WORK INSTRUCTIONS:
Go through the entries below and print, exactly, the lines starting at the one with "VW Novi T-Roc R-Line 1.5 eTSI" and ending at the one with "separadamente, para distribuição", keeping both ends and no others.

*** EXCERPTED DATA ***

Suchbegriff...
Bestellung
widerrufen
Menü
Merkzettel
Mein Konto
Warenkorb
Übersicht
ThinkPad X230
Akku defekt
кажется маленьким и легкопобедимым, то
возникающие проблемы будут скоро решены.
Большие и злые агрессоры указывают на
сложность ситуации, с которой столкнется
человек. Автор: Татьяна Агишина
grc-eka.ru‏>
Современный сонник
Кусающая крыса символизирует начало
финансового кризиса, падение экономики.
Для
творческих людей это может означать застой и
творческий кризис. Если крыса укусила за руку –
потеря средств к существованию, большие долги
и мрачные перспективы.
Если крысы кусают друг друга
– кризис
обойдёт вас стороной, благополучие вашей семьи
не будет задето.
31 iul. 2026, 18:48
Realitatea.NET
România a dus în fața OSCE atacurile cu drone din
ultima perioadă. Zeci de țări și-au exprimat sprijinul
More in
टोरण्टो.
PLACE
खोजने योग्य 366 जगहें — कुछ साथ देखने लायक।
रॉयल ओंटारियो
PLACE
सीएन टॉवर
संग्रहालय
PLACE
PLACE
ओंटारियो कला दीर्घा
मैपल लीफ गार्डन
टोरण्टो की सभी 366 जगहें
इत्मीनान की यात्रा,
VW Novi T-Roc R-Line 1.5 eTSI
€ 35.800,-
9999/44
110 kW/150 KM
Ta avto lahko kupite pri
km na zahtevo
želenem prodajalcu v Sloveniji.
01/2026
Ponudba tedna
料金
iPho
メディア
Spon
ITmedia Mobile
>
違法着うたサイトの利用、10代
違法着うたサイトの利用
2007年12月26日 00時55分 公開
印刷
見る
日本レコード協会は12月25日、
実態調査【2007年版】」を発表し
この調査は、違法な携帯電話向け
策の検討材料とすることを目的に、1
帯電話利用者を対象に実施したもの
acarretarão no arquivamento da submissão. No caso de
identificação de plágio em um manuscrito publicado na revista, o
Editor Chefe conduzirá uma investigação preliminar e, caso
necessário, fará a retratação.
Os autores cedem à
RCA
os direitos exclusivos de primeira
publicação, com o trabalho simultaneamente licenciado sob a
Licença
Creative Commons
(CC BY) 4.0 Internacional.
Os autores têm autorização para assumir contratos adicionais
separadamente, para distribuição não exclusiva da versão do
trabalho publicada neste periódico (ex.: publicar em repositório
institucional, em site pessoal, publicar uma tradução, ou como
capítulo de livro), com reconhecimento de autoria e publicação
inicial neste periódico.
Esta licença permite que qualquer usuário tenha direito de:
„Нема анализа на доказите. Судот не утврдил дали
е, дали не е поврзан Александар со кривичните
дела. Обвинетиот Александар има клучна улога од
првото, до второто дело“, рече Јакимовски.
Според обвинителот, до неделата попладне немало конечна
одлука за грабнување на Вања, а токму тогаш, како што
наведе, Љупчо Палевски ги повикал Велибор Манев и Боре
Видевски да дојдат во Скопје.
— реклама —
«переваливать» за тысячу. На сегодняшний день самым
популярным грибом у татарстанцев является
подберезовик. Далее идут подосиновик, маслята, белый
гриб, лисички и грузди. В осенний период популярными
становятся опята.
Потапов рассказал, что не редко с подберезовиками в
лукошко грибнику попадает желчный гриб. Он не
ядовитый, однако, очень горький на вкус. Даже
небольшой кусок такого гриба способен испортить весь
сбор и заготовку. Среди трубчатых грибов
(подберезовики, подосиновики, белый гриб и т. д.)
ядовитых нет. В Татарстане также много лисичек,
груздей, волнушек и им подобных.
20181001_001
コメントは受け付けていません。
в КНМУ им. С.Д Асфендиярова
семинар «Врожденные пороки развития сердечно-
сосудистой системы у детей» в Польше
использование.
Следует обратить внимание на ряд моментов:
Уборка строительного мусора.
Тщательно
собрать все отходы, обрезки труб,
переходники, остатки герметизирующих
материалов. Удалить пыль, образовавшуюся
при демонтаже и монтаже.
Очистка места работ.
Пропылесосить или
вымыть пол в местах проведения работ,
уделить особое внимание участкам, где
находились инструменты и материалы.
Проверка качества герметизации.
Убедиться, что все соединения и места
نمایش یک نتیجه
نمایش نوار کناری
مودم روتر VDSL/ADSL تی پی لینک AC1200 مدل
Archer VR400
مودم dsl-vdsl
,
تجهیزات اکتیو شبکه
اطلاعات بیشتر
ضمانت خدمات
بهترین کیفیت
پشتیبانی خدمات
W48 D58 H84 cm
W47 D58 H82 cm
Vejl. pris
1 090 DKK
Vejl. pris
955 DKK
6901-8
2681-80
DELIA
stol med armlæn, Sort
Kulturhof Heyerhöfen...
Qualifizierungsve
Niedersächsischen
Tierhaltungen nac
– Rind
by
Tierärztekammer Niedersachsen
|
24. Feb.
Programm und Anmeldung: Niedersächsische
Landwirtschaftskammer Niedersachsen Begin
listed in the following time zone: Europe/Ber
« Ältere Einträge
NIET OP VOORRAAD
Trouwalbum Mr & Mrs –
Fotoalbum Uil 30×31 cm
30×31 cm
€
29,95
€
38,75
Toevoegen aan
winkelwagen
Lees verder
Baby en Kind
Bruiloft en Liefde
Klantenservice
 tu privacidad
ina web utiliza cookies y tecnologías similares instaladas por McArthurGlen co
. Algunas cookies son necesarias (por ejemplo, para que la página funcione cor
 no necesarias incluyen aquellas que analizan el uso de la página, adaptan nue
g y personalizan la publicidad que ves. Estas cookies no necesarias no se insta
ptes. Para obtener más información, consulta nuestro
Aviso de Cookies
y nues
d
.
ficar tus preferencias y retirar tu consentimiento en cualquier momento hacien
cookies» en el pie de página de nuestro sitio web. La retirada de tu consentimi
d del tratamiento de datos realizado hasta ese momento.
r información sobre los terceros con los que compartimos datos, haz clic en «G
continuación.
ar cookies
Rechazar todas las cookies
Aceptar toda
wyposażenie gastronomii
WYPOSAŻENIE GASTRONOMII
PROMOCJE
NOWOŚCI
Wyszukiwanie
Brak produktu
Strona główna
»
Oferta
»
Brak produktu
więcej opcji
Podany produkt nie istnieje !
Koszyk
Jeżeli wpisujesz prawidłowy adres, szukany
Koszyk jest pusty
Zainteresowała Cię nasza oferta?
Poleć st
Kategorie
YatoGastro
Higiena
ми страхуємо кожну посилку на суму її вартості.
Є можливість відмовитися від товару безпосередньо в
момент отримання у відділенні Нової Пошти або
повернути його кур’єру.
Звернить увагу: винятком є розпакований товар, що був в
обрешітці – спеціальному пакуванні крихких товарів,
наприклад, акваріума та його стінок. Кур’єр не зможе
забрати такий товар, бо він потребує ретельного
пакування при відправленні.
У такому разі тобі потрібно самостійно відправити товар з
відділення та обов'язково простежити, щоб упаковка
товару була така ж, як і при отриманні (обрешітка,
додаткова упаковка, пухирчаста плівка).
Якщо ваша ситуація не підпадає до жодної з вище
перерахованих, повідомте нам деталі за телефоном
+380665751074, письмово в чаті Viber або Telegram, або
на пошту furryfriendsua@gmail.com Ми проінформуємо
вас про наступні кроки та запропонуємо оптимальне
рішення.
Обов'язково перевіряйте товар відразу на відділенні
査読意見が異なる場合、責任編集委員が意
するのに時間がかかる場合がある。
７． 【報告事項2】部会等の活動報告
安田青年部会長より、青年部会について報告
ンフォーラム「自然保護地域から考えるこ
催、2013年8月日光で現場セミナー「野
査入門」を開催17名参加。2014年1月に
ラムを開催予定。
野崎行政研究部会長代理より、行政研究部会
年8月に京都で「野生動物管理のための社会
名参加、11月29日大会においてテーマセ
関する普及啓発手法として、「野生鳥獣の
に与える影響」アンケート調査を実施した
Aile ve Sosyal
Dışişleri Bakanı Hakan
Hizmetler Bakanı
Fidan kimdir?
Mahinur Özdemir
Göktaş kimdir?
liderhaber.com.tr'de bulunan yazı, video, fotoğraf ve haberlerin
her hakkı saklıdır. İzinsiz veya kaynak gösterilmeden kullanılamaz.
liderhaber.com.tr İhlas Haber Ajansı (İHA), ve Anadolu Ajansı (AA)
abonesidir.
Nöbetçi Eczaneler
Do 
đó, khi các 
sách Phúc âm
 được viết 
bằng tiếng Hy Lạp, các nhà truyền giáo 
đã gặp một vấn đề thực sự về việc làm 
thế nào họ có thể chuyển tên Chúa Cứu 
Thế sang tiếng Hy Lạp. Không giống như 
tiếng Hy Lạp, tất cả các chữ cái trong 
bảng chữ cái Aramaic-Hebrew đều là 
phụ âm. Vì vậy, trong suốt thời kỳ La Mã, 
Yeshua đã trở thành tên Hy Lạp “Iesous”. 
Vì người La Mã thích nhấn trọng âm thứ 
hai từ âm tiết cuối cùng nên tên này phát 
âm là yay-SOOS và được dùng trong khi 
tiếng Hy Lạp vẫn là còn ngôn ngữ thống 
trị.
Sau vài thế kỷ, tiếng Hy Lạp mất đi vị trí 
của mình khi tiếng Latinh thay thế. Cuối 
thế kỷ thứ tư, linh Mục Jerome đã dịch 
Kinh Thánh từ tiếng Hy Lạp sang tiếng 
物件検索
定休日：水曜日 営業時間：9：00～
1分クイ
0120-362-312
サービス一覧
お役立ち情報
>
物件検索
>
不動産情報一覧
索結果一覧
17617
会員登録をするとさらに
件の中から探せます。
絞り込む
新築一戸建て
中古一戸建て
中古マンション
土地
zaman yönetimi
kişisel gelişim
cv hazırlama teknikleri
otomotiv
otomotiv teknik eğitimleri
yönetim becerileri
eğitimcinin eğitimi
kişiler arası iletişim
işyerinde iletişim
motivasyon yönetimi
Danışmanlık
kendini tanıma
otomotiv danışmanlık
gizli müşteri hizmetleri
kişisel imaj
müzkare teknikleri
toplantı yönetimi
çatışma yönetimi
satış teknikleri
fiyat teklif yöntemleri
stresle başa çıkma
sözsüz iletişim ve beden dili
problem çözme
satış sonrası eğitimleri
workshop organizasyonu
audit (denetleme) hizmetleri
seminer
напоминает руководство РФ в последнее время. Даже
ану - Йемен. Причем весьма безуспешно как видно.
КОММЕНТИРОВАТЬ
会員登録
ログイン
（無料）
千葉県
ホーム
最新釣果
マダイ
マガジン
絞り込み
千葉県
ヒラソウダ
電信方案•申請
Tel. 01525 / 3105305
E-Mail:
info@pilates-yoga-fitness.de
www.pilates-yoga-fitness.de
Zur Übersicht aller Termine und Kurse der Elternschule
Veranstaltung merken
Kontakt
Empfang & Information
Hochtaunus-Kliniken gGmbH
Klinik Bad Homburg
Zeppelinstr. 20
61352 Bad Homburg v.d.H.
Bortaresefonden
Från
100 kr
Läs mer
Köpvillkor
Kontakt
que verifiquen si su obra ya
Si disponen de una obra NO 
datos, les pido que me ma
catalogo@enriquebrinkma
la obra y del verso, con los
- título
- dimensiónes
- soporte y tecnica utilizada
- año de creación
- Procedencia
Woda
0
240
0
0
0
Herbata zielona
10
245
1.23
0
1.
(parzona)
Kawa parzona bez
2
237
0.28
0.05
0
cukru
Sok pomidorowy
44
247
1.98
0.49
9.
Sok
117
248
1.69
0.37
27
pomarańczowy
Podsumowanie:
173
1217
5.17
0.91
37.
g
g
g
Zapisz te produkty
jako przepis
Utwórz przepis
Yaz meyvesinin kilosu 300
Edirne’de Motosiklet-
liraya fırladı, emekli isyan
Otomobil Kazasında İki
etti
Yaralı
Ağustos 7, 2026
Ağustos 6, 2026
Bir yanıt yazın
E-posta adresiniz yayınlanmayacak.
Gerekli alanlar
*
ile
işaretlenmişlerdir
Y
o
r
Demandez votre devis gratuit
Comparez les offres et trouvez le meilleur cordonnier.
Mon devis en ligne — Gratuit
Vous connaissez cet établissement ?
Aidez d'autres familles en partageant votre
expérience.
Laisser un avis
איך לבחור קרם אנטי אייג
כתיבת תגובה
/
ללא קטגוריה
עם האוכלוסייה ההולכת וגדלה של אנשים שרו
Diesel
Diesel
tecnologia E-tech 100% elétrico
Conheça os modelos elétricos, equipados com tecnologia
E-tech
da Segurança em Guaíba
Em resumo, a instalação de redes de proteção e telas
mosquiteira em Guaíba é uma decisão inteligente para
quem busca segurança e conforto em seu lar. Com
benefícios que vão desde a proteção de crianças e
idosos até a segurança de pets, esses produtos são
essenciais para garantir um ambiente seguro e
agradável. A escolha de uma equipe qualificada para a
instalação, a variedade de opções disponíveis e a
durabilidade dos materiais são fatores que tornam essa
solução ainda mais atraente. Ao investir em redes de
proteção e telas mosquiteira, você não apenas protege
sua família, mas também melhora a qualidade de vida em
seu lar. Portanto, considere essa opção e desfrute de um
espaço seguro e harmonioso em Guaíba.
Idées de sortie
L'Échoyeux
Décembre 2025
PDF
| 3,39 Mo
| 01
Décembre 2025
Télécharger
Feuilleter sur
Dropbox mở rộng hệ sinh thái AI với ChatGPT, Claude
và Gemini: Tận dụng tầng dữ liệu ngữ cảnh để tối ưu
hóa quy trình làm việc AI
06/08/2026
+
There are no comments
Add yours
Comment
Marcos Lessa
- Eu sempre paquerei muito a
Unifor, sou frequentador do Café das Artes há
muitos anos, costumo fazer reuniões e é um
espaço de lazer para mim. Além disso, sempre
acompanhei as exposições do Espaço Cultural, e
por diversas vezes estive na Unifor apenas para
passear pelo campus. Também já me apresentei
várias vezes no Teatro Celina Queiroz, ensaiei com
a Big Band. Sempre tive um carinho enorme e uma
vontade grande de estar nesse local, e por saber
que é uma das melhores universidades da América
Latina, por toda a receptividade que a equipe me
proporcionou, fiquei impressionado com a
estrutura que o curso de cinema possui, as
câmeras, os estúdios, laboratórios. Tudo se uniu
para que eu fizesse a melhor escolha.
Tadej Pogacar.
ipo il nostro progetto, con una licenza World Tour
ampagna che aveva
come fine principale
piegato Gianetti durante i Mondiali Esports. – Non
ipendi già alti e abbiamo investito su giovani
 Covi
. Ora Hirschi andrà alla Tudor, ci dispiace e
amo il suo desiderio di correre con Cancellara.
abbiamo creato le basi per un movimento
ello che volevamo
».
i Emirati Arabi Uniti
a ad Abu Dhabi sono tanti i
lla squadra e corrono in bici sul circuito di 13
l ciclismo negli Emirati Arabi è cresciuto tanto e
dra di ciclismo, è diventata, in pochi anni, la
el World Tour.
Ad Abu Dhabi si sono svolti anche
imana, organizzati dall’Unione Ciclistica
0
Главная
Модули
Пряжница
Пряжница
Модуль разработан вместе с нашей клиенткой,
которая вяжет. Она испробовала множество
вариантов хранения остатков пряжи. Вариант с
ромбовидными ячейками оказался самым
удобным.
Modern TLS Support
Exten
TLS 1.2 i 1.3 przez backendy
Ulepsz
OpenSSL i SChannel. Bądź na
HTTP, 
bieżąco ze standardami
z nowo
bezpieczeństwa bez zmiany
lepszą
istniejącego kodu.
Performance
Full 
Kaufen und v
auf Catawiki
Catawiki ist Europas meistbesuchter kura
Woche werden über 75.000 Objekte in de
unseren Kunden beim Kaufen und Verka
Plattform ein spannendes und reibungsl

*** End of EXCERPTED DATA ***

YOUR SOLUTION:
VW Novi T-Roc R-Line 1.5 eTSI
€ 35.800,-
9999/44
110 kW/150 KM
Ta avto lahko kupite pri
km na zahtevo
želenem prodajalcu v Sloveniji.
01/2026
Ponudba tedna
料金
iPho
メディア
Spon
ITmedia Mobile
>
違法着うたサイトの利用、10代
違法着うたサイトの利用
2007年12月26日 00時55分 公開
印刷
見る
日本レコード協会は12月25日、
実態調査【2007年版】」を発表し
この調査は、違法な携帯電話向け
策の検討材料とすることを目的に、1
帯電話利用者を対象に実施したもの
acarretarão no arquivamento da submissão. No caso de
identificação de plágio em um manuscrito publicado na revista, o
Editor Chefe conduzirá uma investigação preliminar e, caso
necessário, fará a retratação.
Os autores cedem à
RCA
os direitos exclusivos de primeira
publicação, com o trabalho simultaneamente licenciado sob a
Licença
Creative Commons
(CC BY) 4.0 Internacional.
Os autores têm autorização para assumir contratos adicionais
separadamente, para distribuição não exclusiva da versão do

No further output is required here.